Marriage and family therapist Shontel Cargill promises me that these feelings are normal. She says that friendship loss in one’s mid-to-late 20s is common for several reasons: life transitions, romantic relationships, evolution of priorities, and more. And while it doesn’t happen to everyone, for some, friendship loss “can lead to psychological distress,” sparking issues with anxiety, depression, trust, and self-esteem. Check, check, check, and check.
Cargill says that talking about your struggles with others can help the healing process, but I’ll be honest—that hasn’t worked for me. Most people I’ve spoken to about my predicament don’t get it, which only makes me feel worse. I tried to bring it up on my aforementioned call with Simone, but her empathetic smile and pitying eyes said it all: She couldn’t relate. Lucky her.
I needed answers. Concrete ones—not those generic suggestions that I “put myself out there” or “just give it time.” Everyone around me had managed to hold on to friends throughout their lives; everyone seemed to be on girls’ trips and boozy brunches; seemed to have a tribe of confidants ready to drop everything for them. And here I was, a lonely, overworked 28-year-old who spent way too much time in her apartment, wondering why she didn’t have any of that.
So, like a good journalist, I decided to investigate. After speaking to Simone, I determined that I’d reach out to some of my former friends directly, and see if we could have a conversation about why we “broke up.” Many declined, and understandably so. But to my surprise, a few agreed to participate in my crazy scheme.
Here are those conversations—and their revelations. Their names have been changed.
Circumstance brought Celine and me together. We were both new freshmen at an international school in Nairobi, and our shared fear proved the perfect BFF elixir. Celine was sweet and reserved, with a quiet confidence that I admired—even more so when I got older. But she wanted to do her own thing and I, a not-so-confident 14-year-old, wanted to fit in. I had a hunger for popularity, and when I realized that Celine didn’t share that, I neglected the friendship. Soon, it evaporated.
Celine remembered things similarly.
“Once school started, we new kids were initially welcomed into the group of ‘misfits’ that every high school has,” she wrote to me via Facebook. “But eventually, we broke away—you, to join the funny kids, a group of hilarious and friendly people who could match your unparalleled wit and high-octane energy and me, to join the kids at the back of the bus, literally and figuratively.”

########################################

_PROBLEM 1_: Rewrite the essay on friendship loss starting with "So, like a good" and going on through "my crazy scheme.", swapping "journalist" for "reporter".
_PROBLEM 2_: In the essay on friendship loss, what reasons does Cargill give for friendship loss being common in one's mid-to-late 20s?
The rows that come after the essay on friendship loss are not needed.

########################################

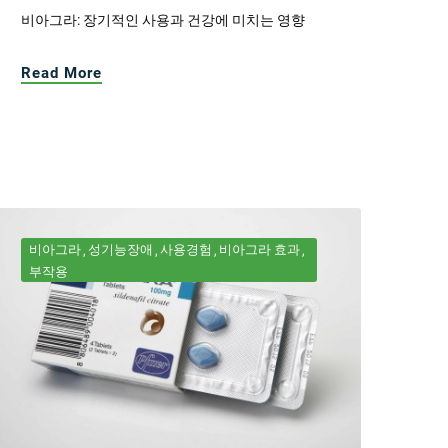
비아그라: 장기적인 사용과 건강에 미치는 영향
Read More
비아그라
성기능장애
사용경험
비아그라 효과
부작용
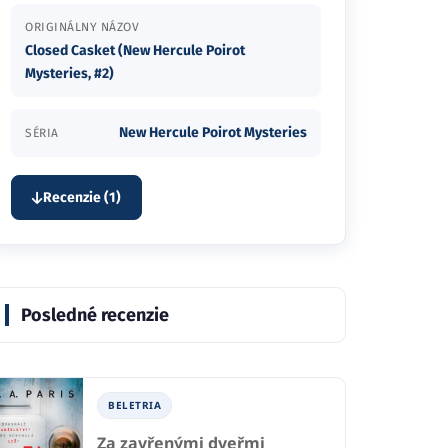
ORIGINÁLNY NÁZOV
Closed Casket (New Hercule Poirot
Mysteries, #2)
New Hercule Poirot Mysteries
SÉRIA
Recenzie (1)
Posledné recenzie
BELETRIA
Za zavřenými dveřmi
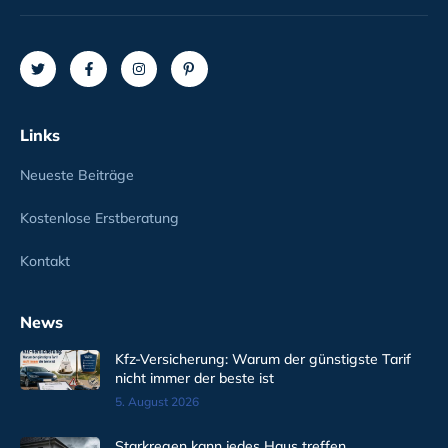
Links
Neueste Beiträge
Kostenlose Erstberatung
Kontakt
News
Kfz-Versicherung: Warum der günstigste Tarif
nicht immer der beste ist
5. August 2026
Starkregen kann jedes Haus treffen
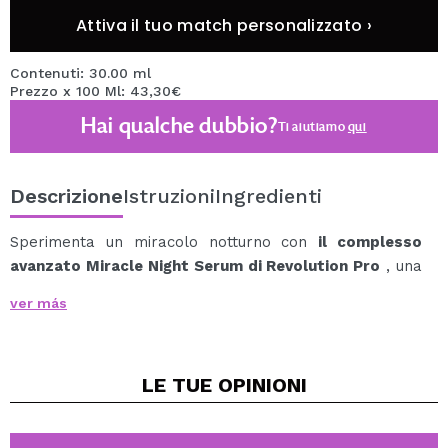
Attiva il tuo match personalizzato ›
Contenuti: 30.00 ml
Prezzo x 100 Ml: 43,30€
Hai qualche dubbio?
Ti aiutiamo
qui
Descrizione
Istruzioni
Ingredienti
Sperimenta un miracolo notturno con
il complesso
avanzato Miracle Night Serum di Revolution Pro
, una
formula innovativa che trasforma la tua pelle mentre
ver más
dormi, fornendo risultati visibili in sole 4 settimane.
Questo lussuoso siero da notte è un cocktail con
peptidi, probiotici, ceramidi, acido ialuronico, estratto di
LE TUE
OPINIONI
camomilla e il nostro esclusivo Revolution Pro e Pro
Renew & Repair Complex CLT™.
Lavorando in sinergia, questi potenti ingredienti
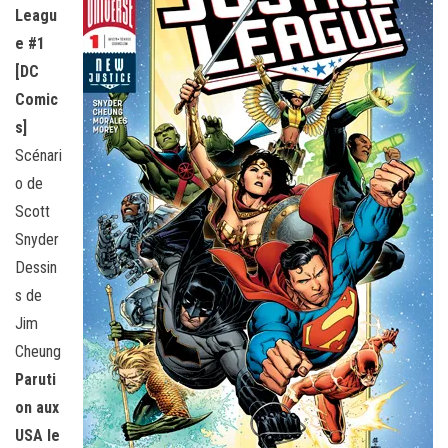
Leagu
e #1
[DC
Comic
s]
Scénari
o de
Scott
Snyder
Dessin
s de
Jim
Cheung
Paruti
on aux
USA le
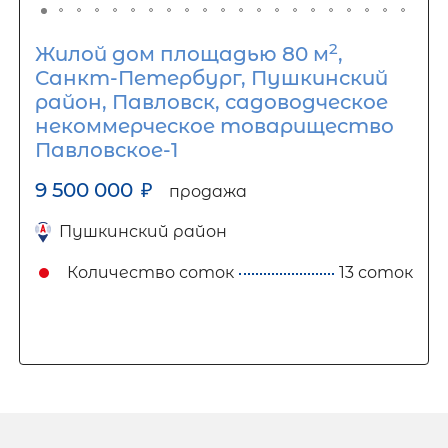
2
Жилой дом площадью 80 м
,
Санкт-Петербург, Пушкинский
район, Павловск, садоводческое
некоммерческое товарищество
Павловское-1
9 500 000
₽
продажа
Пушкинский район
Количество соток
13 соток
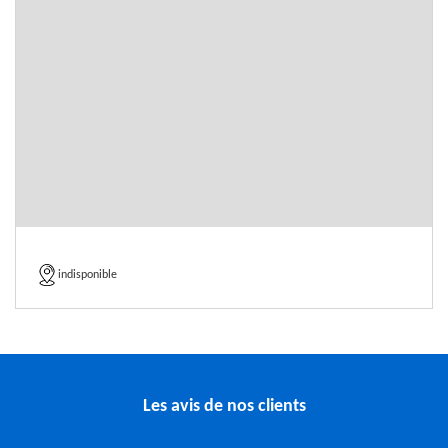
indisponible
Les avis de nos clients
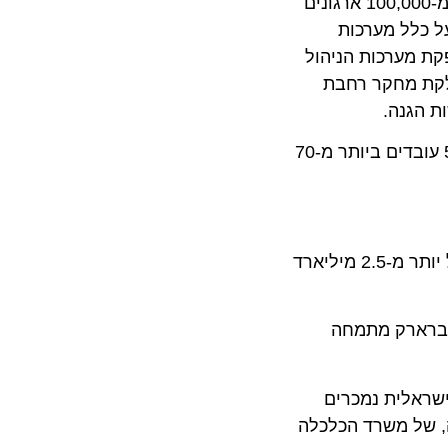
חברת הגנת הסייבר המובילה בעולם. צ'ק פוינט מספקת את טכנולוגיות ההגנה המקיפות והחדשניות שלה עבור למעלה מ-100,000 ארגונים
INFINI – צ'ק פוינט מגנה על כלל מערכות
מערכות הניהול
 מחקר רחבת
צ'ק פוינט נסחרת בנאסאק מאז 1996. מחזור החברה ב -2017 היה 1.85 מיליארד דולרים, והיא מעסיקה למעלה מ-5000 עובדים ביותר מ-70
היא מחברות אבטחת המידע המובילות בעולם וחברת הסייבר הישראלית השנייה בגודלה, נסחרת בנאסד"ק לפי שווי של יותר מ-2.5 מיליארד
ארק מתמחה
לית נמכרים
ום הקמתה, של משרד הכלכלה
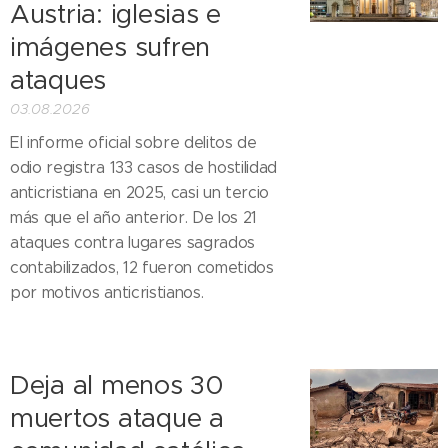
Austria: iglesias e
imágenes sufren
ataques
03.08.2026
El informe oficial sobre delitos de
odio registra 133 casos de hostilidad
anticristiana en 2025, casi un tercio
más que el año anterior. De los 21
ataques contra lugares sagrados
contabilizados, 12 fueron cometidos
por motivos anticristianos.
Deja al menos 30
muertos ataque a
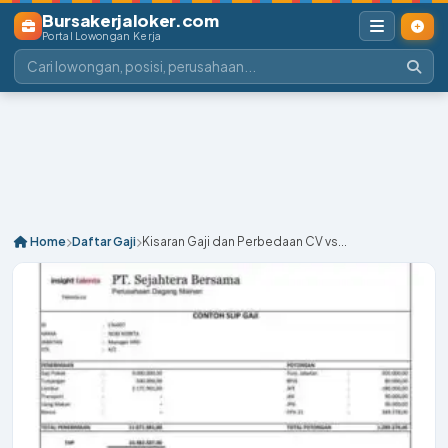
Bursakerjaloker.com
Portal Lowongan Kerja
Home
Daftar Gaji
Kisaran Gaji dan Perbedaan CV vs...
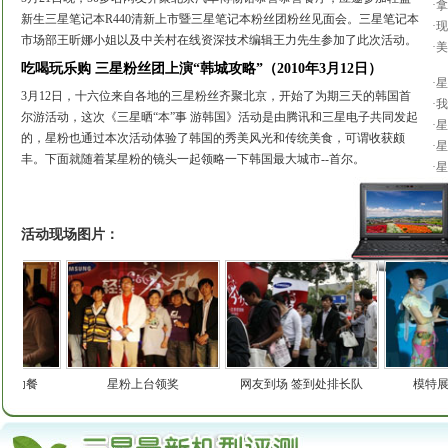
·
拿
新生三星笔记本R440清新上市暨三星笔记本粉丝团粉丝见面会。三星笔记本
·
现
市场部王昕娜小姐以及中关村在线资深技术编辑王力先生参加了此次活动。
·
美
吃喝玩乐购 三星粉丝团上演“韩城攻略”（2010年3月12日
）
·
星
3月12日，十六位来自各地的三星粉丝齐聚北京，开始了为期三天的韩国首
·
我
尔游活动，这次《三星晒“本”事 游韩国》活动是由腾讯和三星电子共同发起
·
星
的，星粉也通过本次活动体验了韩国的秀美风光和传统美食，可谓收获颇
·
星
丰。下面就随着某星粉的镜头一起领略一下韩国最大城市--首尔。
·
星
活动现场图片：
餐
星粉上台领奖
网友到场 签到处排长队
模特展示三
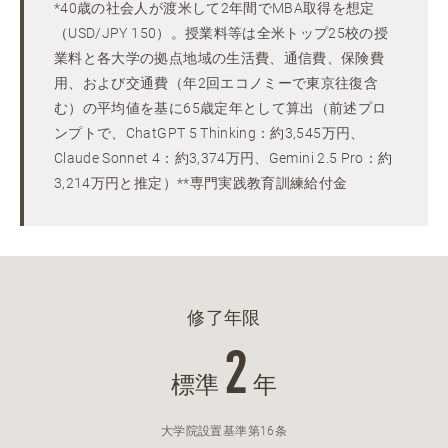
*40歳の社会人が渡米して2年間でMBA取得を想定
（USD/JPY 150）。授業料等は全米トップ25校の授
業料と各大学の拠点地域の生活費、通信費、保険費
用、および交通費（年2回エコノミーで東京往復含
む）の平均値を基に65歳定年として算出（前述プロ
ンプトで、ChatGPT 5 Thinking：約3,545万円、
Claude Sonnet 4：約3,374万円、Gemini 2.5 Pro：約
3,214万円と推定）**専門実践教育訓練給付金
修了年限
2
標準
年
大学院設置基準第16条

########################################

_TASK OUTPUT 1_:
So, like a good reporter, I decided to investigate. After speaking to Simone, I determined that I’d reach out to some of my former friends directly, and see if we could have a conversation about why we “broke up.” Many declined, and understandably so. But to my surprise, a few agreed to participate in my crazy scheme.

_TASK OUTPUT 2_: Life transitions, romantic relationships, evolution of priorities, and more.